Within the entries below, the lines from the one with "STATE OF WYOMING" through the one with "a note; stock;" are to be set down exactly, both ends kept.

Content starts

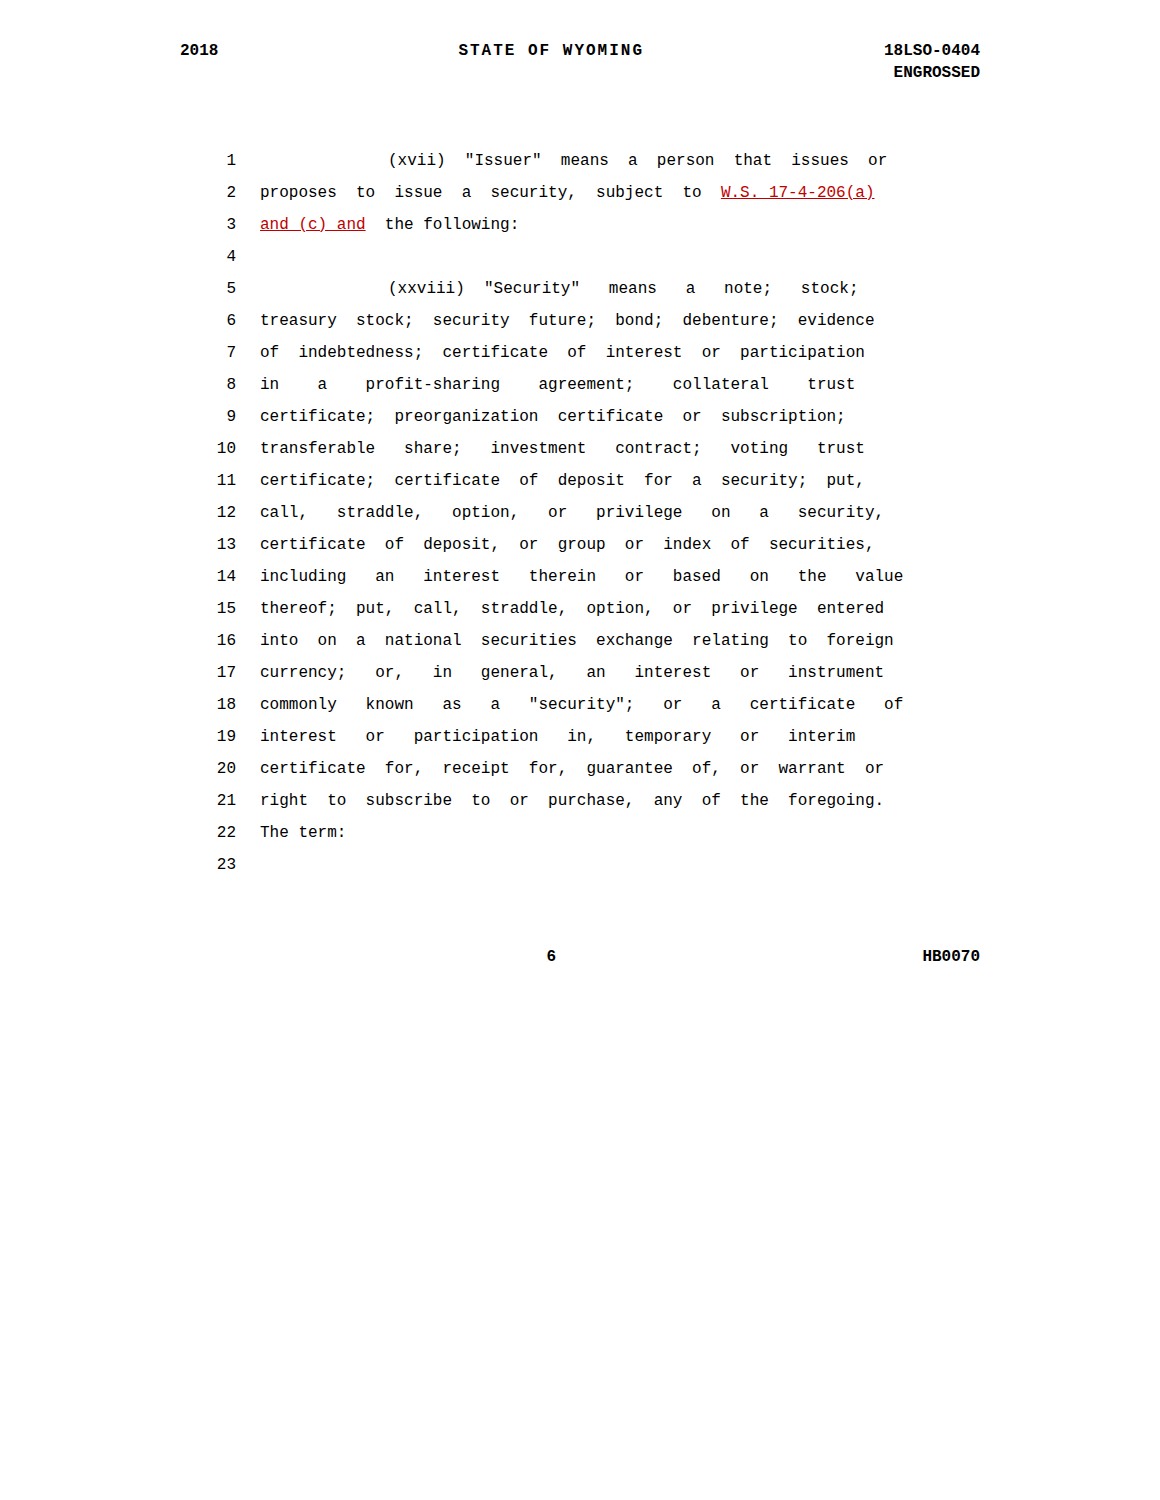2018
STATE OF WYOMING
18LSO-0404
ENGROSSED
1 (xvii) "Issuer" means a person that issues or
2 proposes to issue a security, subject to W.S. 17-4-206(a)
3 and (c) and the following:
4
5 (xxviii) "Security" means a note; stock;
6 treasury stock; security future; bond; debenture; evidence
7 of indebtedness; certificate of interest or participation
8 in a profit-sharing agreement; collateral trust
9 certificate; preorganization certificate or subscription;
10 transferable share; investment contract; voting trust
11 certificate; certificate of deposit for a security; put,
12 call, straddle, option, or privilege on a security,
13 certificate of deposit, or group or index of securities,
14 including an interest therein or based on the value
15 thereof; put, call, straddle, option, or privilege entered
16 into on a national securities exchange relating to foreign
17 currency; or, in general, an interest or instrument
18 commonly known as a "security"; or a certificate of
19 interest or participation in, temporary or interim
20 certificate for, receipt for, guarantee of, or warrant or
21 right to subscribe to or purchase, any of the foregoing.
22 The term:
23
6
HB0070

Content ends
Content starts

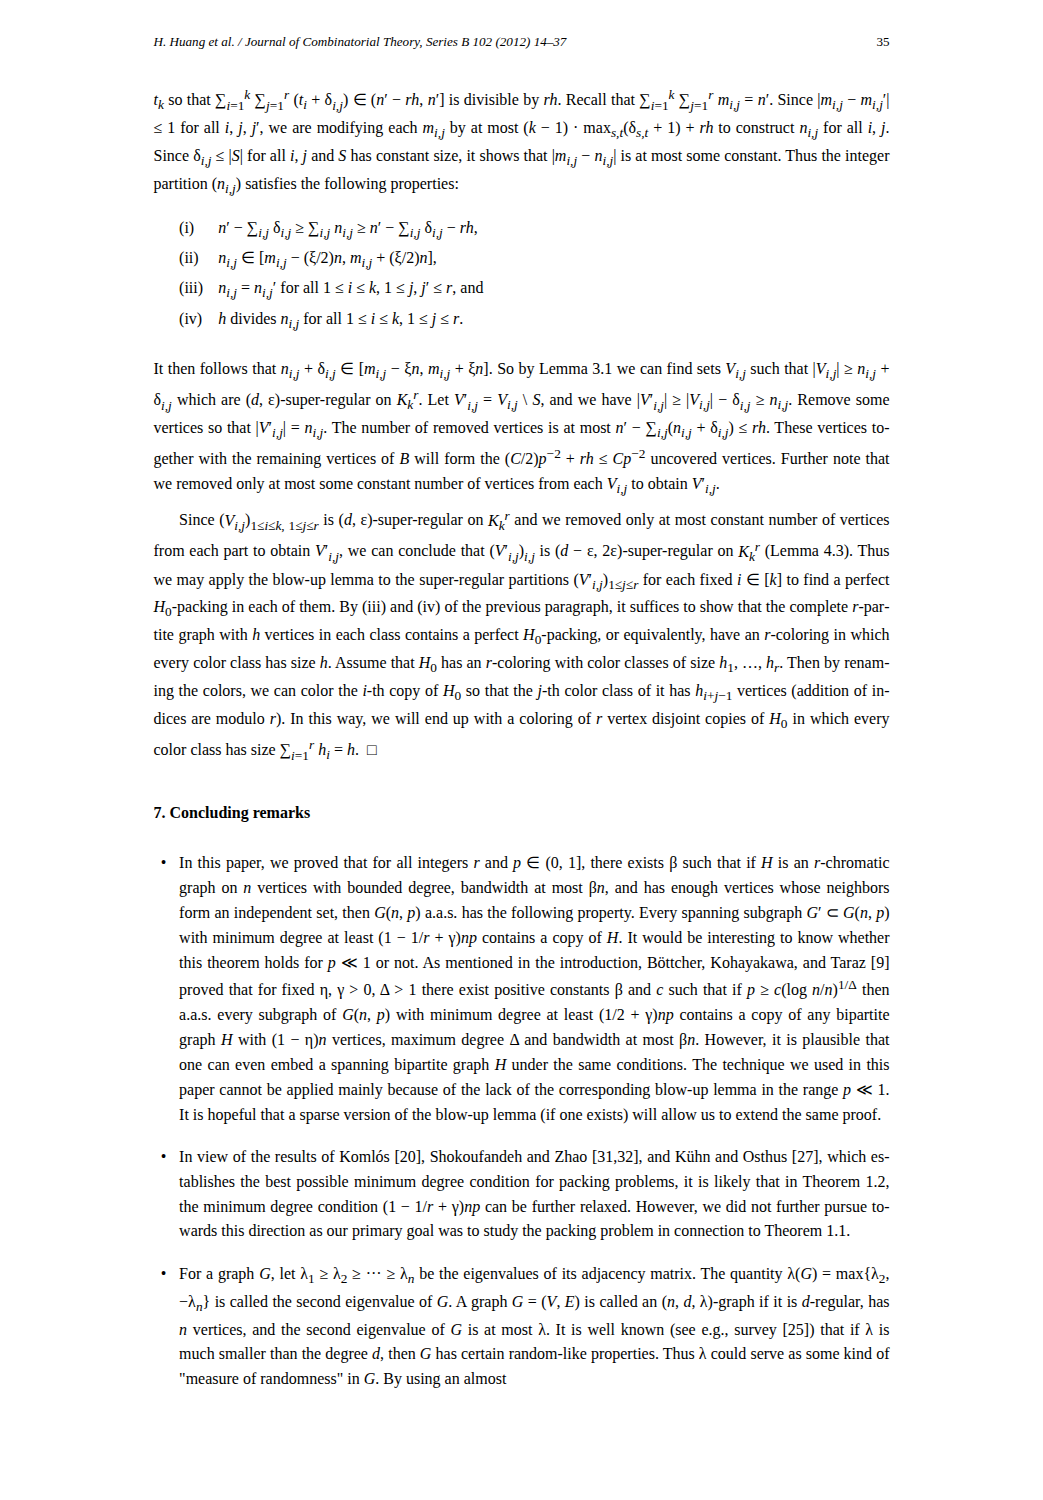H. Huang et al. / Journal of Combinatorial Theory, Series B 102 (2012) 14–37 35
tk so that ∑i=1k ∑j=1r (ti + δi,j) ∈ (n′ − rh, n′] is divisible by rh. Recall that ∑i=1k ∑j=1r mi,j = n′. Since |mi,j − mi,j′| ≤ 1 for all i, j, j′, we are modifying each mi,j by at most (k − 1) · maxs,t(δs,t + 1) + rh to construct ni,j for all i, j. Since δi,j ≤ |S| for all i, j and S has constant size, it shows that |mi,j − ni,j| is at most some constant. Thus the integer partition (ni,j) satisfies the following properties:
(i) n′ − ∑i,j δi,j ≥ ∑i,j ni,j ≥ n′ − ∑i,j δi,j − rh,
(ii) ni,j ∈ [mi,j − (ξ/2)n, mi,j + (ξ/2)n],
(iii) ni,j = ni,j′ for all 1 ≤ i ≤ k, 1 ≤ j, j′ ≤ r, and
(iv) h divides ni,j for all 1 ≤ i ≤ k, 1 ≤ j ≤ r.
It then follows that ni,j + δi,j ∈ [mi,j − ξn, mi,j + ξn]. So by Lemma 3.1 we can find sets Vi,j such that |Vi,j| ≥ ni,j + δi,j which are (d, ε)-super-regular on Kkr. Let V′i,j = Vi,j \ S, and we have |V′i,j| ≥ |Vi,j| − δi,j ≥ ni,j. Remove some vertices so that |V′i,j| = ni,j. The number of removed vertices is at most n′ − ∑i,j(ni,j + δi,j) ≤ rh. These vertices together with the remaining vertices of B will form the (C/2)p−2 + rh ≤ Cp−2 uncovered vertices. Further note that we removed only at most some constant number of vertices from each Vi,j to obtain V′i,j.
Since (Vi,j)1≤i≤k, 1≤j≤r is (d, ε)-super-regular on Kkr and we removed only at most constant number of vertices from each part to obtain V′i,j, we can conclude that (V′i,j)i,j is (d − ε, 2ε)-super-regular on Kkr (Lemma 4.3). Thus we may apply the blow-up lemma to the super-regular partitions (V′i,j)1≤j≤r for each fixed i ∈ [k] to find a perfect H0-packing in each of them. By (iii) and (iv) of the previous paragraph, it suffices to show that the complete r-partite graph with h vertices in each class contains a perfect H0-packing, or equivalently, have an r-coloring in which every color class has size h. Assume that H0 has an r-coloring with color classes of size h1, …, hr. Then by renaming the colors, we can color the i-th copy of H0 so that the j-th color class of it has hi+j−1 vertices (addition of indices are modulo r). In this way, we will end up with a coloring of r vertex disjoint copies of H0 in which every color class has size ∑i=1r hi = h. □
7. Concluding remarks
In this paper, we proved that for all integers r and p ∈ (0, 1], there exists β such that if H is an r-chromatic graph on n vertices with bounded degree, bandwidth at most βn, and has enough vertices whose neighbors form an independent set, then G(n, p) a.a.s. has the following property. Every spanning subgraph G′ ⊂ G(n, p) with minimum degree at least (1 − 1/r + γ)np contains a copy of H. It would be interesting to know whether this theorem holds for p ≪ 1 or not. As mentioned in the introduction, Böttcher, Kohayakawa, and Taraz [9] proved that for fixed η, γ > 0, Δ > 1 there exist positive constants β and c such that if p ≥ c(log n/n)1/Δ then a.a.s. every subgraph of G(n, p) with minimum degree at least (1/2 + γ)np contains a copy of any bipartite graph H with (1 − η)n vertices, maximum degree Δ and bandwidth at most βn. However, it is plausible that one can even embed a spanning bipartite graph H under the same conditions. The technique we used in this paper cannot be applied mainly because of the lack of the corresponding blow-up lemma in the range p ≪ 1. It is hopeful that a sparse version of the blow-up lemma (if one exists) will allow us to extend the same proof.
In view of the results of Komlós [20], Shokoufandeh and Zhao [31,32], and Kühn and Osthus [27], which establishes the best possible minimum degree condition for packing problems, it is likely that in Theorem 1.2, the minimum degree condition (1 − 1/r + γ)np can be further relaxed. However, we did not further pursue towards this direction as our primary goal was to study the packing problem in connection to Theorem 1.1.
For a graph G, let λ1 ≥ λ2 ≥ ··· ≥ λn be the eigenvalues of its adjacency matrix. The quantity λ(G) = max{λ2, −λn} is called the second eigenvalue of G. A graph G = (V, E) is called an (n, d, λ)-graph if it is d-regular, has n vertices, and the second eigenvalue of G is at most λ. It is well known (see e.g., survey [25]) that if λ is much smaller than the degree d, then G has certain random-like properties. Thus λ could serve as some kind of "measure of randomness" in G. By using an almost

Content ends
Content starts

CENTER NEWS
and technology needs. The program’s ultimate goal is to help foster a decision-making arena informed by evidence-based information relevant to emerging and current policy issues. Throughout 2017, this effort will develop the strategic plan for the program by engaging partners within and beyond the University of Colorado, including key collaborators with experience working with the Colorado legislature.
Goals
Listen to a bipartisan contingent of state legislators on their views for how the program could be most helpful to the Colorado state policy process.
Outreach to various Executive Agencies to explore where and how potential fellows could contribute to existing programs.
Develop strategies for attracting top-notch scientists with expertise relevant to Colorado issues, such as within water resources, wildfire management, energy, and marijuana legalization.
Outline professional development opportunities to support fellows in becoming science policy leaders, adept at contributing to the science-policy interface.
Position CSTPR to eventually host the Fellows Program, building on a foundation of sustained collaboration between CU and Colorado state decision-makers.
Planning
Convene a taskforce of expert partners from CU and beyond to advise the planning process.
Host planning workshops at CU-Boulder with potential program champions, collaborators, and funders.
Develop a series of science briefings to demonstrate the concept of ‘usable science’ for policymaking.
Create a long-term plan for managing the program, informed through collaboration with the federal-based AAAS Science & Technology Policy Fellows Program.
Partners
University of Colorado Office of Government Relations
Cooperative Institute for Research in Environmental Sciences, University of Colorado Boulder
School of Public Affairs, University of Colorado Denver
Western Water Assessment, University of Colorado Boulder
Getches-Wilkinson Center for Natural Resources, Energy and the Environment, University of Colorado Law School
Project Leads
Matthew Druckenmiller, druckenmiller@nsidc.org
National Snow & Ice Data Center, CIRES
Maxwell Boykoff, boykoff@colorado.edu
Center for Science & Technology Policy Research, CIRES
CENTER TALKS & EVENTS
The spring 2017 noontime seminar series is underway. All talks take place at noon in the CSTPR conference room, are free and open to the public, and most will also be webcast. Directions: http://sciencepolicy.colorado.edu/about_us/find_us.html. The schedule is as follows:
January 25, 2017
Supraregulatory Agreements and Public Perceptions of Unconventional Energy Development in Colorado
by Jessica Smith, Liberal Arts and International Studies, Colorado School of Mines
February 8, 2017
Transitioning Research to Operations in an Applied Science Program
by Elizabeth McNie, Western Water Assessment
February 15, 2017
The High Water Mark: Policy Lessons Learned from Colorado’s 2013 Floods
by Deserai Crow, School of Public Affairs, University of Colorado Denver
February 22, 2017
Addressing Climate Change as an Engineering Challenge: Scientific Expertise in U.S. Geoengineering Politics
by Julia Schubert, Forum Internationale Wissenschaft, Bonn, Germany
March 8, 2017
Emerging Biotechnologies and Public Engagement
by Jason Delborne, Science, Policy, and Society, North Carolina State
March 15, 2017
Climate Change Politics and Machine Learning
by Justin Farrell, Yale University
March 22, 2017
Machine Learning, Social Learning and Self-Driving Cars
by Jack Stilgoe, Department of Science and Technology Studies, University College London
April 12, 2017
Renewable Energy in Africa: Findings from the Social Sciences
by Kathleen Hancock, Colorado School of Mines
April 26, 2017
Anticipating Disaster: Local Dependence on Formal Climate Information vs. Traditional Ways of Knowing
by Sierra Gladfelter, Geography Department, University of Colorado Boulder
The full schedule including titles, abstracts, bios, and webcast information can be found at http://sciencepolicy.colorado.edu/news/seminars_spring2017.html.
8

Content ends

[RESULT FOR THIS TASK]:
STATE OF WYOMING
18LSO-0404
ENGROSSED
1 (xvii) "Issuer" means a person that issues or
2 proposes to issue a security, subject to W.S. 17-4-206(a)
3 and (c) and the following:
4
5 (xxviii) "Security" means a note; stock;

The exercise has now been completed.